He graduated from the Malmö Theatre Academy in 2007.

==Career==

===Theatre===
Since graduating from Malmö Theatre Academy, Spira has appeared in several plays. He played Mowgli in Rudyard Kiplings The Jungle Book at Länsteatern in Västerås, Sweden. He later appeared in Lejonets unge at Länsteaten in Örebro. Since 2009, he has been part of the cast of The Brothers Lionheart at the Stockholm City Theatre where he plays the secondary lead character Jonathan.

===Film===
Spira made his movie debut in the 2009 short film Travemünde Trelleborg. His first appearance in a feature film was in the 2010 movie Snabba cash (English translation "Easy Money") by Swedish director Daniel Espinosa, based on the 2006 book of the same name by author Jens Lapidus.

===Television===
Spira appeared in the SVT produced Children's television series Barda in 2007.
He also appeared in the SVT series Anno 1790 as one of the main characters. In 2013 he appeared in Crimes of Passion.

Spira starred in the three seasons of the drama Thicker Than Water (Tjockare än vatten) in 2014, 2016 and 2020, alongside Björn Bengtsson, Aliette Opheim and Jessica Grabowsky.

Recorded data:
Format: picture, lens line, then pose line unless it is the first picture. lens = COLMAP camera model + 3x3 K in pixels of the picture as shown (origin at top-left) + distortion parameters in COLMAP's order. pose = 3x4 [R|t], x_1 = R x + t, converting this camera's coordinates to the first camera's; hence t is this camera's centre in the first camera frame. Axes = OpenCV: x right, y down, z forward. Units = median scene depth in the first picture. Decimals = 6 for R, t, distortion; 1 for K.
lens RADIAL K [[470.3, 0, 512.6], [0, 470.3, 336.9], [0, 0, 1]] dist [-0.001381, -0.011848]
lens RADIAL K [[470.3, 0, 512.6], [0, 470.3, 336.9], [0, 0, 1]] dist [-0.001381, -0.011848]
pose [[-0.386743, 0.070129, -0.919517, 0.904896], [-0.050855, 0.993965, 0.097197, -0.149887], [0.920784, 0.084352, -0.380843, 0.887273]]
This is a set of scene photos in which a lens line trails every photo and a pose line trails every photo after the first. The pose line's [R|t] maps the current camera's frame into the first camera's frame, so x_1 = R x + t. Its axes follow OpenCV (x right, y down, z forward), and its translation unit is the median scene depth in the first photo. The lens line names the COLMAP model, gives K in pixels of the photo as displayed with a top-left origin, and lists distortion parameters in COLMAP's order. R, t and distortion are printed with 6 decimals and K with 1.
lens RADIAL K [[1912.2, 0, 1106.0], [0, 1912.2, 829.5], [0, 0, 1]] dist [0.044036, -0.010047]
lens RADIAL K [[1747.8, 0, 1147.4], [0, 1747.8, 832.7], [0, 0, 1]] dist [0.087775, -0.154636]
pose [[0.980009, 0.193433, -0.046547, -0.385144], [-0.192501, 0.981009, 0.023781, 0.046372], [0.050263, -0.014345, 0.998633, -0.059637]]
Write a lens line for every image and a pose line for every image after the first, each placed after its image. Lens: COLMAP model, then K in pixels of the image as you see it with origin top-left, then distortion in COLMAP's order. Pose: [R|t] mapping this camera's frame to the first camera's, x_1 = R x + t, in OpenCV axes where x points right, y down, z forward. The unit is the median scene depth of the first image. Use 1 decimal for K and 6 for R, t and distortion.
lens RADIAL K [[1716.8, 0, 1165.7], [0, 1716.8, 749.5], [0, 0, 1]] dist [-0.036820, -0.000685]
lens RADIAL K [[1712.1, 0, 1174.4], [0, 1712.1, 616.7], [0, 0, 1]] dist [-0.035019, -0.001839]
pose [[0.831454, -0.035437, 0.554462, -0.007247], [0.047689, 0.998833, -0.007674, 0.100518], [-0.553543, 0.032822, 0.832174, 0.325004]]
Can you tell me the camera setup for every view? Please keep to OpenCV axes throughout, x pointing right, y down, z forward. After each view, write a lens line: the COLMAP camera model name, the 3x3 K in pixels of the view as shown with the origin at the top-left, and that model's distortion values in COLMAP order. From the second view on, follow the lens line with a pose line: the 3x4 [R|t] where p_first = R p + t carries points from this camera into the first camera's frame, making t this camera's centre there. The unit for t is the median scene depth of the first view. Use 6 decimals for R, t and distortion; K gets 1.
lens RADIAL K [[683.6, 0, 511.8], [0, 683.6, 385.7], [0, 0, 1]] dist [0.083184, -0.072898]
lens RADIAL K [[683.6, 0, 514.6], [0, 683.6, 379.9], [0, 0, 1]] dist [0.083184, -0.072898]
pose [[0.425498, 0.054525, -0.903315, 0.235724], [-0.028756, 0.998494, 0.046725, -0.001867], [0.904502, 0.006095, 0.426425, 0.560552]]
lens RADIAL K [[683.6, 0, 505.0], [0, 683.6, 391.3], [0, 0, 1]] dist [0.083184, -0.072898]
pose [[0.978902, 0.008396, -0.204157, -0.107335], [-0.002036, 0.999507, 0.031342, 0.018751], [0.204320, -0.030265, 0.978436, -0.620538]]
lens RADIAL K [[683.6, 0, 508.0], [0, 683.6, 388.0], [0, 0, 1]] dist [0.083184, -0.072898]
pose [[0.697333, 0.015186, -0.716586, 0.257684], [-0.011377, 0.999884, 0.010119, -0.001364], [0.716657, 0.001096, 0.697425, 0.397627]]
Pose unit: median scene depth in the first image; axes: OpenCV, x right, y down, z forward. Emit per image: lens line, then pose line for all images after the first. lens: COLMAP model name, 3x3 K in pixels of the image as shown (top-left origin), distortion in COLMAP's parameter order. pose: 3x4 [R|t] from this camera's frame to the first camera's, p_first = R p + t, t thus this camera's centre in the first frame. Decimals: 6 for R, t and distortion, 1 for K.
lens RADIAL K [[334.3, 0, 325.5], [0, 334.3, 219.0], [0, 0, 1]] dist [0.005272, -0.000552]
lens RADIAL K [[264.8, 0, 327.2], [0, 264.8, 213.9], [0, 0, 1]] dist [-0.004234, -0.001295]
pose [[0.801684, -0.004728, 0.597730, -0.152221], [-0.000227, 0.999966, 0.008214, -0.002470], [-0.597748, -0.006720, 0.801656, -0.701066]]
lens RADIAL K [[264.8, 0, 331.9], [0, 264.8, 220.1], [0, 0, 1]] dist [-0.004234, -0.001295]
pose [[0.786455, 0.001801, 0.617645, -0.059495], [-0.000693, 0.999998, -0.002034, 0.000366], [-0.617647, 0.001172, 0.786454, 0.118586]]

* **Your task**
Copy the Spira biography starting with "He graduated from" and going on through "author Jens Lapidus.", and rename "Malmö Theatre Academy" to "Malmö Academy of Theatre" wherever it appears in that span.

* **Worked solution**
He graduated from the Malmö Academy of Theatre in 2007.

==Career==

===Theatre===
Since graduating from Malmö Academy of Theatre, Spira has appeared in several plays. He played Mowgli in Rudyard Kiplings The Jungle Book at Länsteatern in Västerås, Sweden. He later appeared in Lejonets unge at Länsteaten in Örebro. Since 2009, he has been part of the cast of The Brothers Lionheart at the Stockholm City Theatre where he plays the secondary lead character Jonathan.

===Film===
Spira made his movie debut in the 2009 short film Travemünde Trelleborg. His first appearance in a feature film was in the 2010 movie Snabba cash (English translation "Easy Money") by Swedish director Daniel Espinosa, based on the 2006 book of the same name by author Jens Lapidus.